━━━━━ Reading text ━━━━━

Best Books About Ambition and the American Dream
The best books about ambition and the American Dream — from The Great Gatsby and Revolutionary Road to Babbitt and The Corrections. Essential reading on ambition and failure.
American literature is, more than any other national literature, obsessed with ambition and the Dream — the belief that self-invention is possible, that effort and will can produce any outcome, and the specific American catastrophe that results when the Dream fails or, worse, when it is achieved and found wanting. The novels below are the essential texts on ambition, success, failure, and what we sacrifice on the way to what we think we want.
The American Dream and Its Failure
The Great Gatsby — F. Scott Fitzgerald (1925)
The essential text on American ambition — Jay Gatsby’s self-invention, his attempt to buy back the past, and his destruction by the very class he has tried to enter. Fitzgerald’s argument (the American Dream is founded on a fraudulent promise; those who believe it most completely are destroyed by it) is made in prose of extraordinary compression and beauty. At 180 pages, the most concentrated major American novel.
Babbitt — Sinclair Lewis (1922)
The satirical companion to Gatsby — George Babbitt has achieved what Gatsby wants (wealth, respectability, a comfortable position in his community), and Lewis’s portrait of what that achievement actually feels like from the inside is the most sustained critique of the American commercial dream. The novel gave the English language a word (‘babbitt’) for the conformist who has traded inner life for social acceptance.
Revolutionary Road — Richard Yates (1961)

━━━━━

Your task. According to the book list on ambition and the American Dream, why is Babbitt the satirical companion to Gatsby? Answer in one to three sentences. The data that follows is not needed for anything here.

━━━━━ Information supplied ━━━━━

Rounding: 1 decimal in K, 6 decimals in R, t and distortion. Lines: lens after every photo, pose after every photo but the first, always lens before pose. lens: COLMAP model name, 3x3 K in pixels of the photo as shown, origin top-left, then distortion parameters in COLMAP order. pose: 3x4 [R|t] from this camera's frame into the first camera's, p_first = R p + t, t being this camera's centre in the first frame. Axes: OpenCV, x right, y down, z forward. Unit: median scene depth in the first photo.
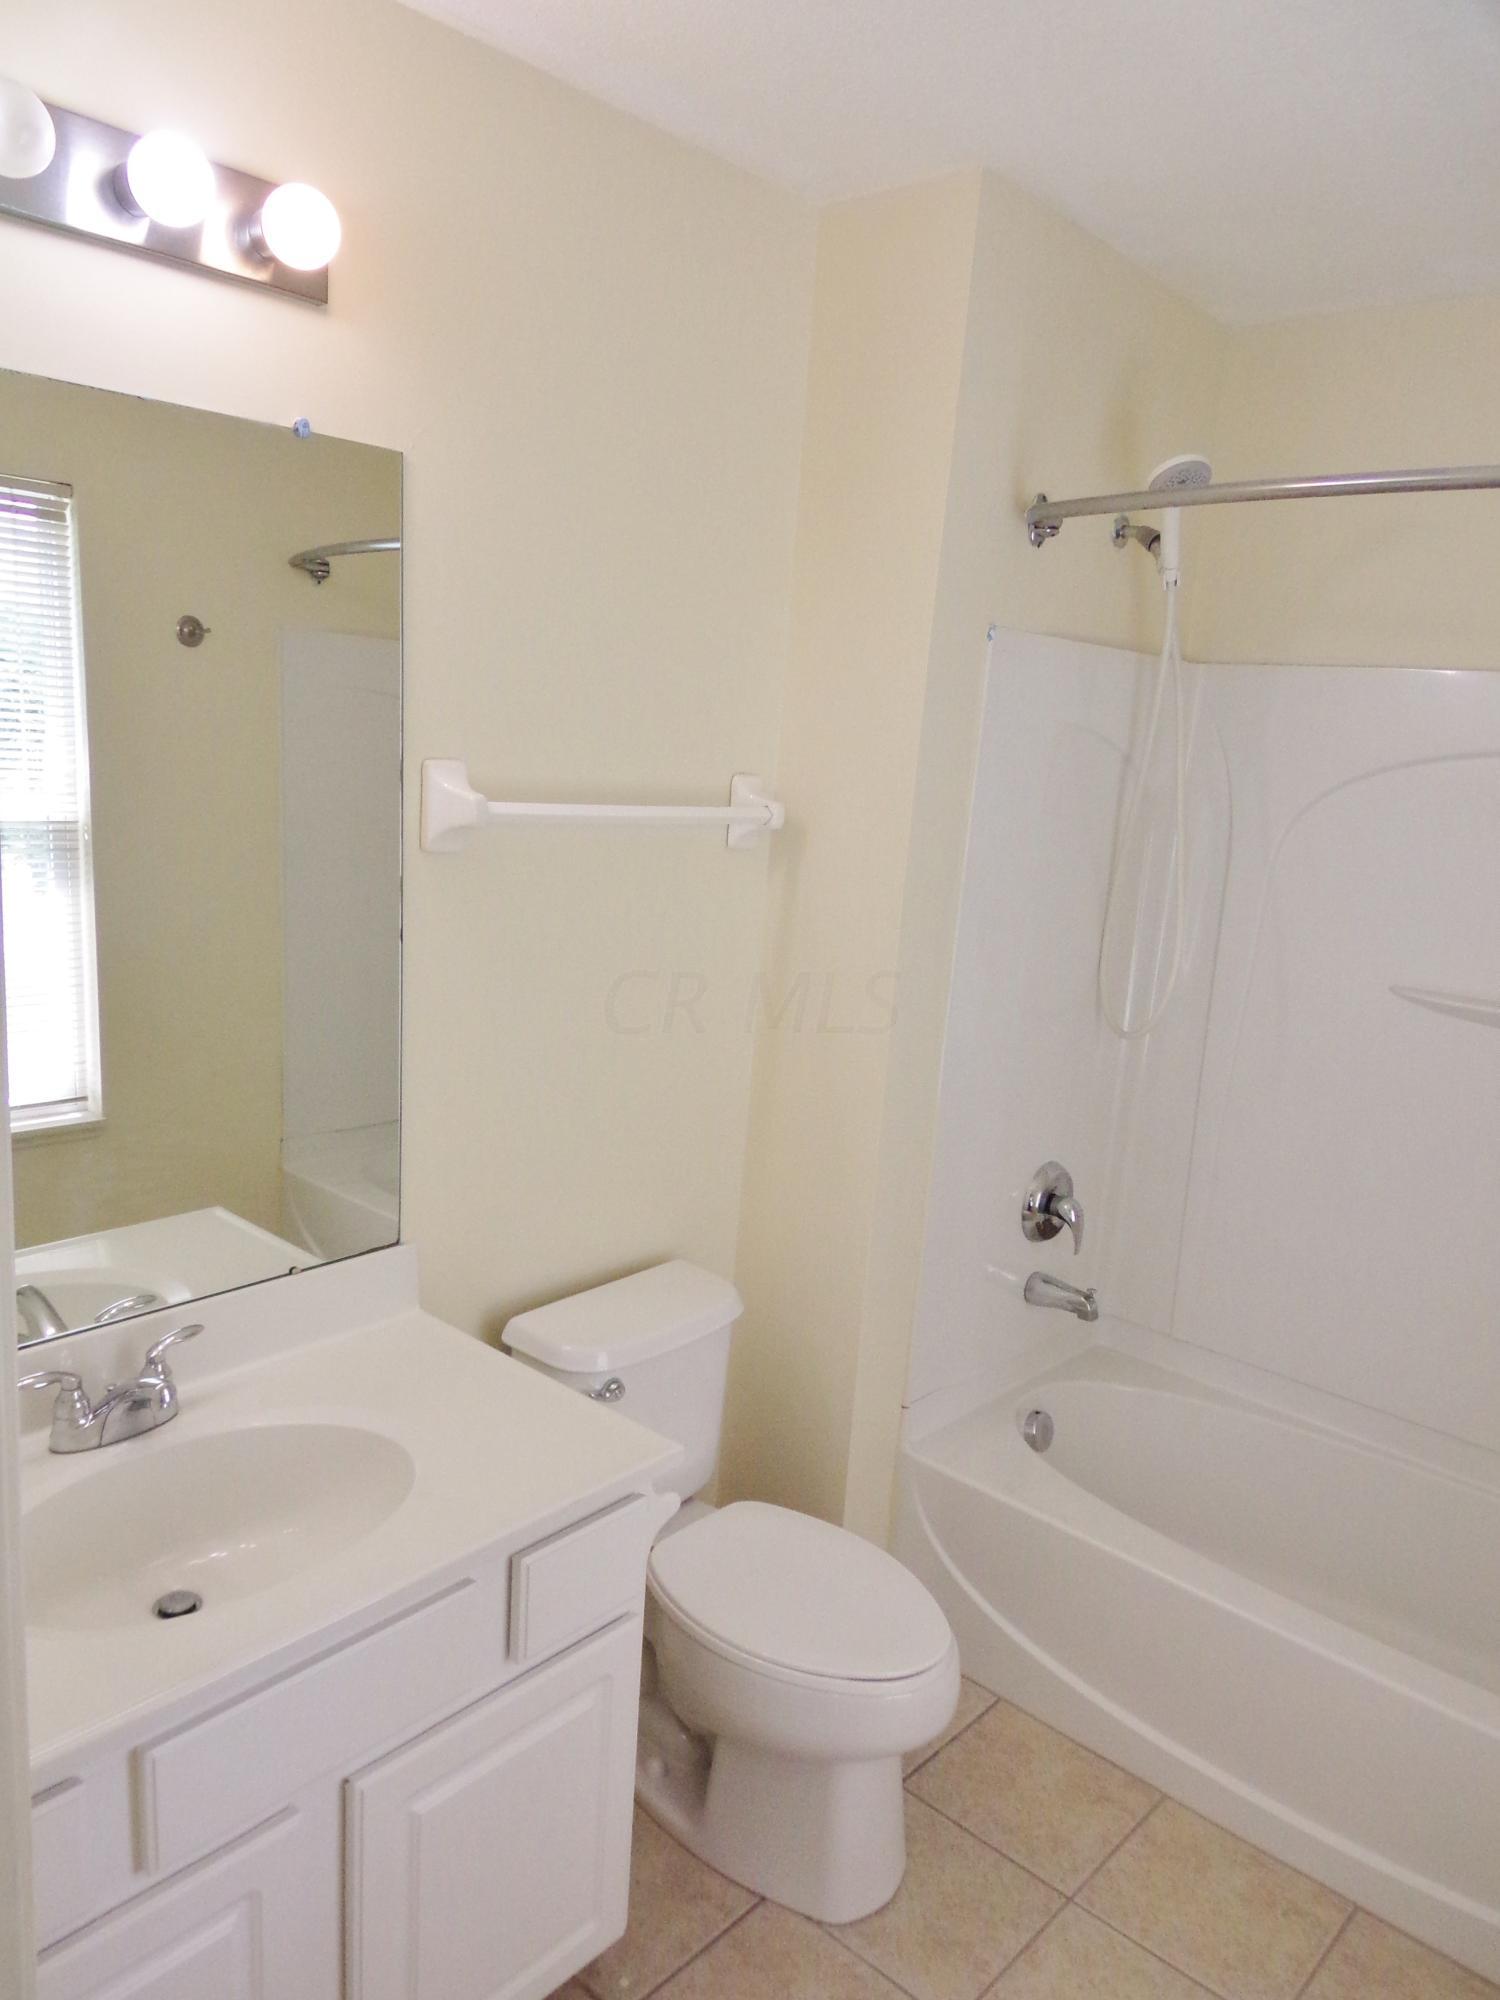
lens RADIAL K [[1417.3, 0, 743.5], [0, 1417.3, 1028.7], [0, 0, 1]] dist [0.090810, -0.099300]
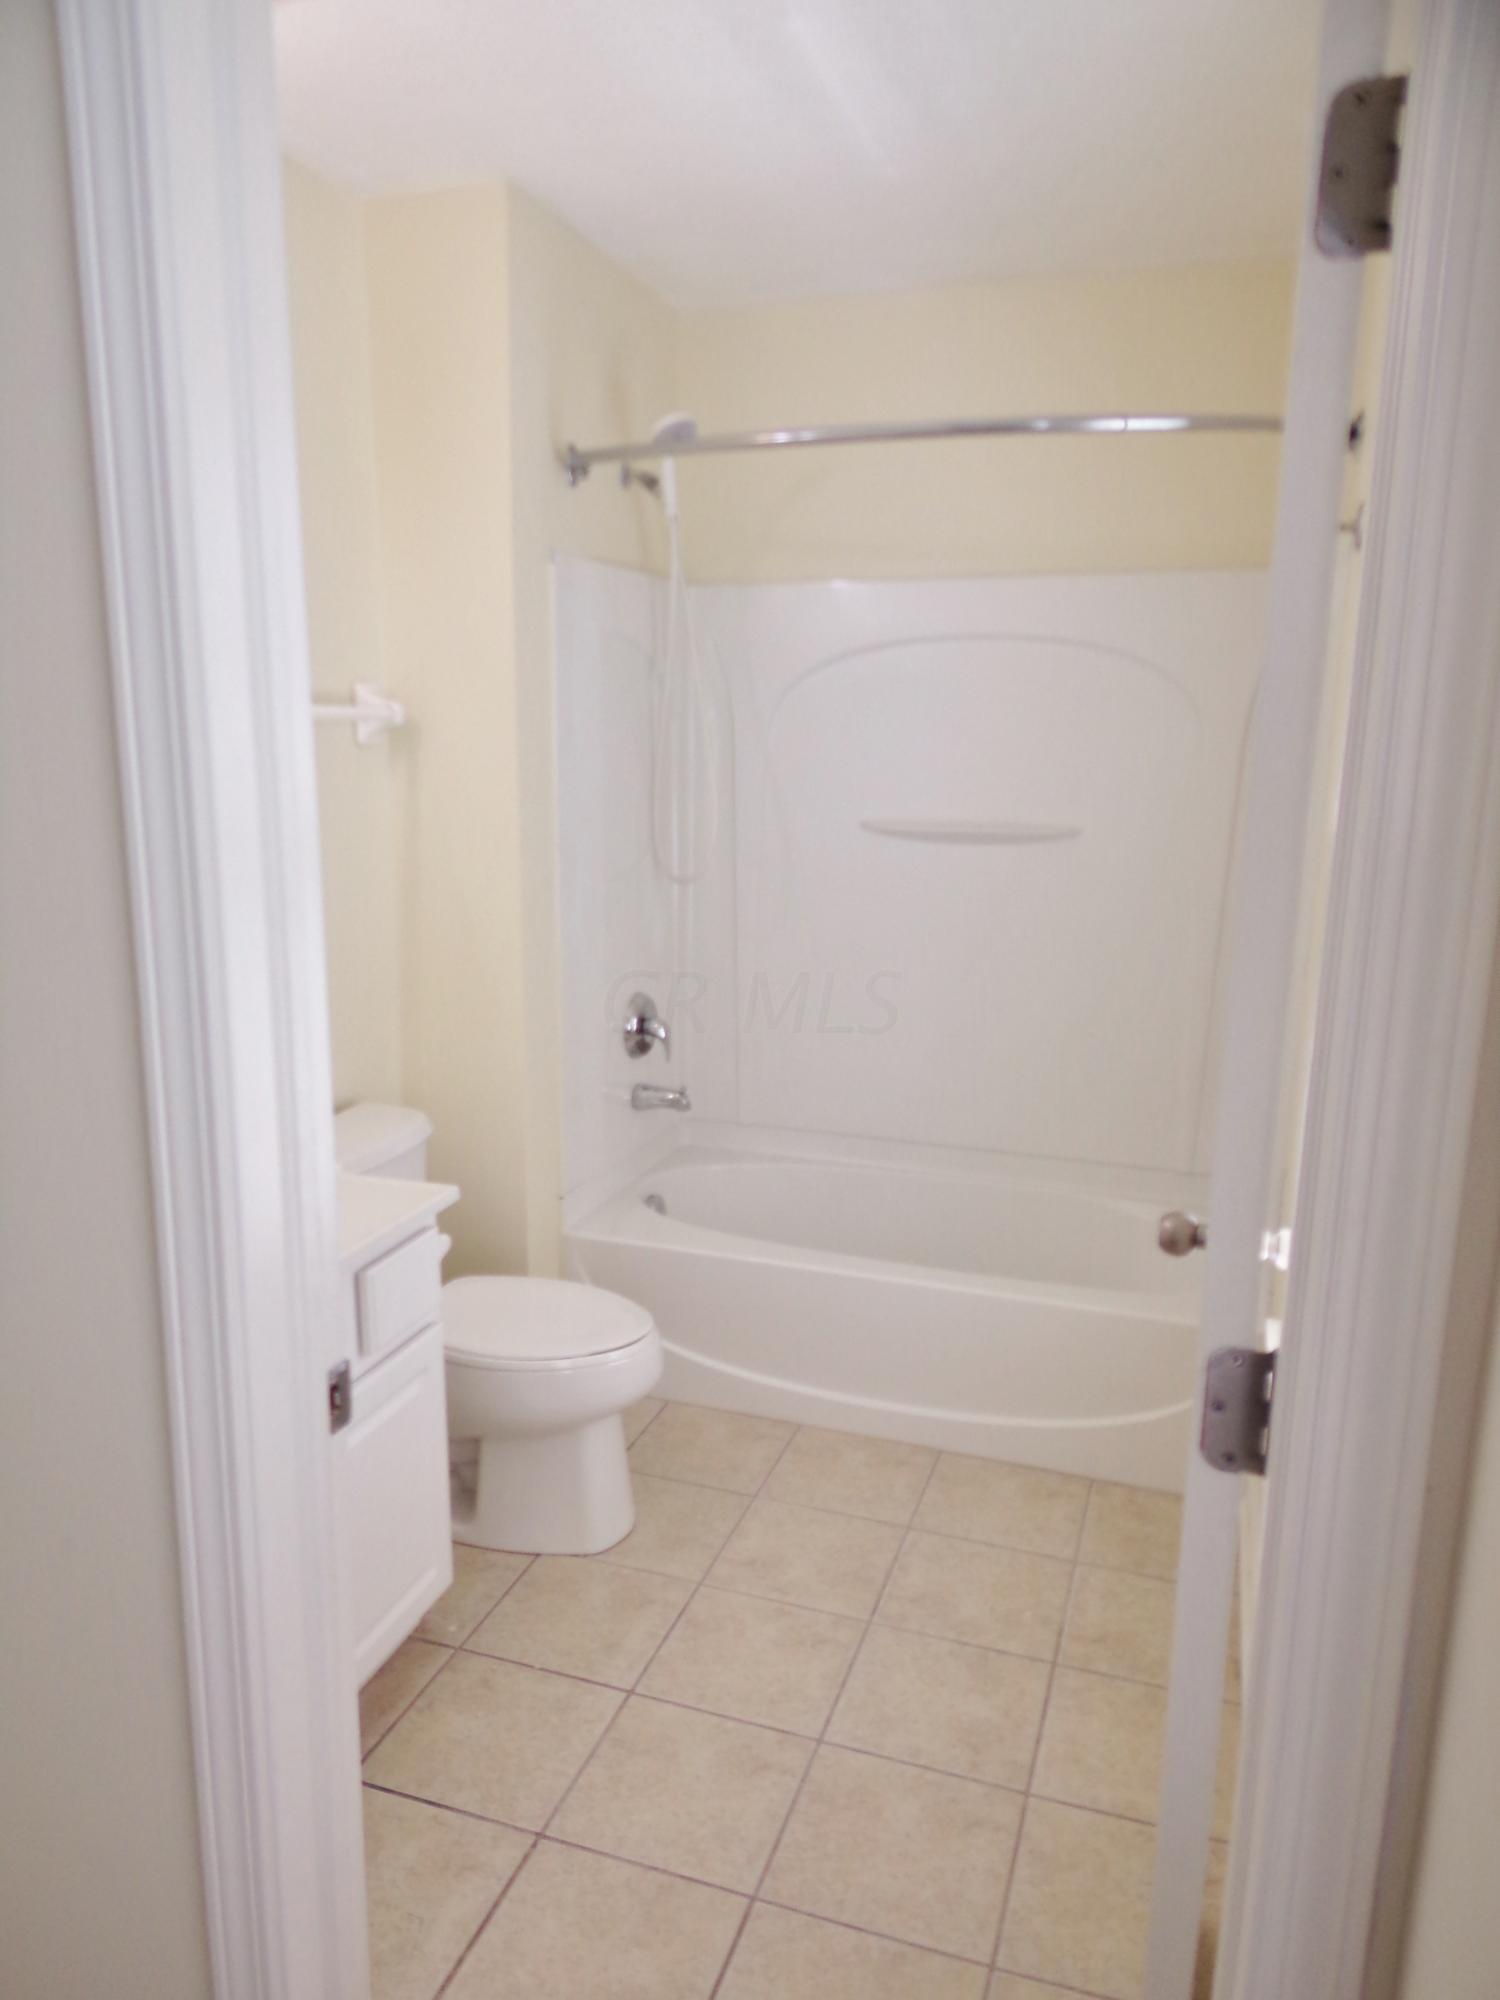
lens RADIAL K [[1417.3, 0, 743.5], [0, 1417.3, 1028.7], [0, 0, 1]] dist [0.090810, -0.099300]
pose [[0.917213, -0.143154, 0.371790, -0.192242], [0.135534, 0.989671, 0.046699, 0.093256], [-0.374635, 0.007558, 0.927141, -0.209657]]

━━━━━

Task solution. George Babbitt has already achieved what Gatsby wants: wealth, respectability, and a comfortable position in his community. Lewis's novel portrays what that achievement actually feels like from the inside.